The use of a funding competition in a public sector project was innovative and therefore involved some risk, which the Treasury and its advisers managed effectively. The successful outcome was dependent on the strong project management teams assembled by the Treasury and Exchequer Partnership, assisted by experienced and well qualified advisers.

The report notes that there had been a hiatus in the procurement of the deal and therefore there were good reasons for the Treasury to inject further competition into the project using a funding competition. The success of this competition raises the question as to whether funding competitions should be used in future PFI deals. The report recommends:

Departments should always consider whether a funding competition will improve value for money

In order to ensure that competitive pressure is maintained, departments should reserve the right to require a funding competition to be held. But there are substantial risks involved in running a funding competition and many projects might not be suitable. Before deciding whether a funding competition should be held the department must consider many factors such as the complexity and size of the project and the experience of the project management teams and their advisers.

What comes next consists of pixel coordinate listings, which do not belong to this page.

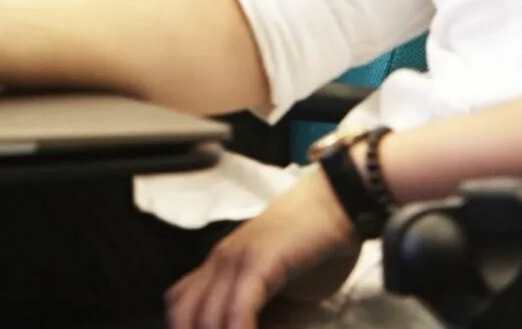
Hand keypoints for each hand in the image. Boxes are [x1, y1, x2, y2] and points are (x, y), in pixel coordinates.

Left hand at [165, 168, 359, 328]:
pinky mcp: (259, 260)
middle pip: (185, 313)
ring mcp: (237, 259)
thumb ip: (266, 318)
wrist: (339, 204)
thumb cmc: (316, 249)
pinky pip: (239, 306)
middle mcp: (220, 262)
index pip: (182, 306)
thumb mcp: (286, 295)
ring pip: (207, 314)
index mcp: (220, 267)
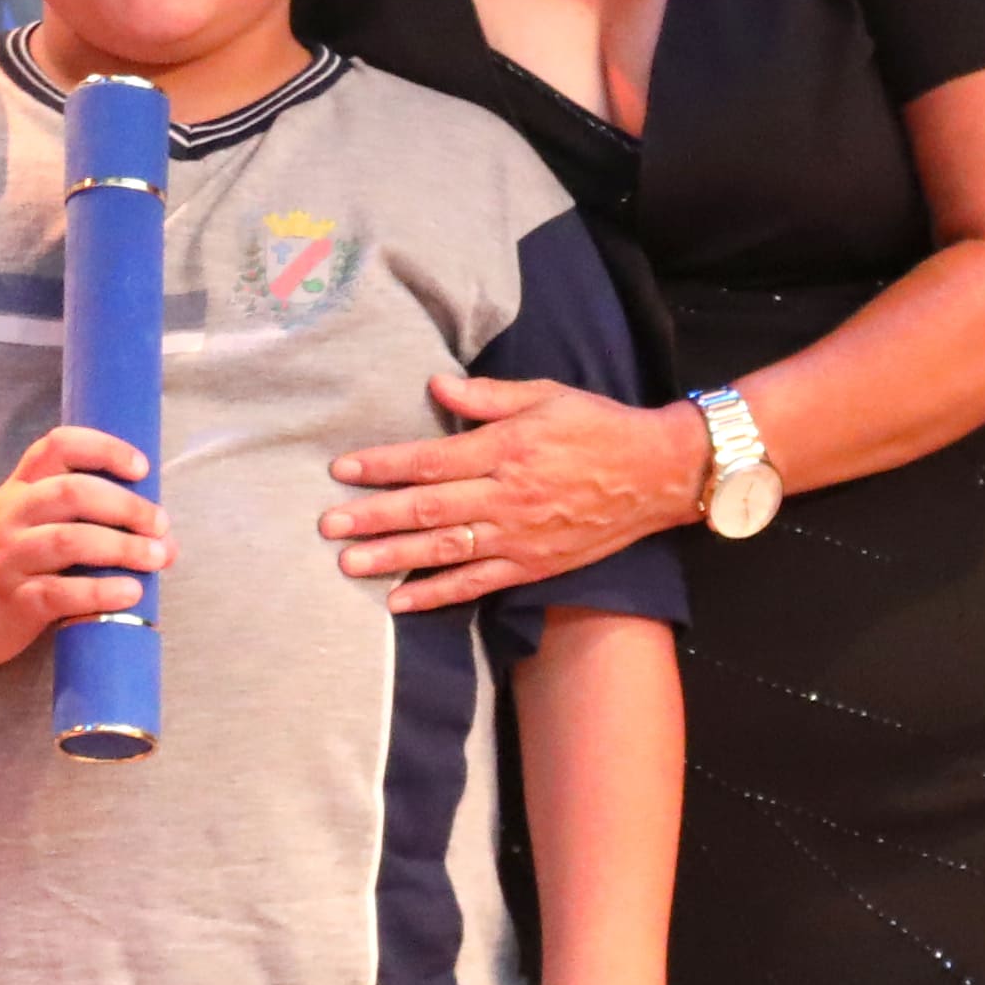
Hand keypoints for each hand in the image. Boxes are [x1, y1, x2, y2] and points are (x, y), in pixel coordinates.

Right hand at [0, 425, 162, 669]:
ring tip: (156, 558)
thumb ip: (78, 514)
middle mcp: (13, 516)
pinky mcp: (13, 602)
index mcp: (20, 487)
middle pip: (70, 492)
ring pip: (67, 541)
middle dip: (124, 505)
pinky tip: (129, 593)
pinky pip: (58, 593)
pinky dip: (99, 592)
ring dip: (120, 546)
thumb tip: (158, 530)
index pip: (57, 447)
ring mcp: (10, 558)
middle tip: (159, 524)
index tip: (141, 467)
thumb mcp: (24, 521)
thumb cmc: (2, 561)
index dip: (103, 449)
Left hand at [323, 374, 709, 607]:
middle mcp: (507, 495)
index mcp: (506, 448)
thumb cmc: (598, 426)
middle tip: (328, 524)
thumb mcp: (546, 395)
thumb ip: (488, 396)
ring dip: (393, 558)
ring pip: (444, 549)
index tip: (341, 471)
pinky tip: (400, 601)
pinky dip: (437, 594)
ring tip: (349, 563)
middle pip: (427, 509)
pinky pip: (477, 583)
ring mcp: (519, 536)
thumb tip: (434, 384)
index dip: (382, 466)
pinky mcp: (532, 565)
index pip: (429, 460)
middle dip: (372, 516)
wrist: (656, 475)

Funding competitions require thorough preparation

Once a decision to pursue a funding competition has been taken, the process needs to be well planned. The department will need to be supported by high quality advisers selected through competition. Wherever possible, departments should use the standardised PFI contracts issued by the Office of Government Commerce.

Always examine bidders’ funding arrangements

Given the risks and complexities of a funding competition, a department may rightly decide that a funding competition is not appropriate. In this case the department should examine the final funding proposals of the bidders to ensure that they are competitive. Departments should aim to incentivise bidders to seek the most cost effective form of financing.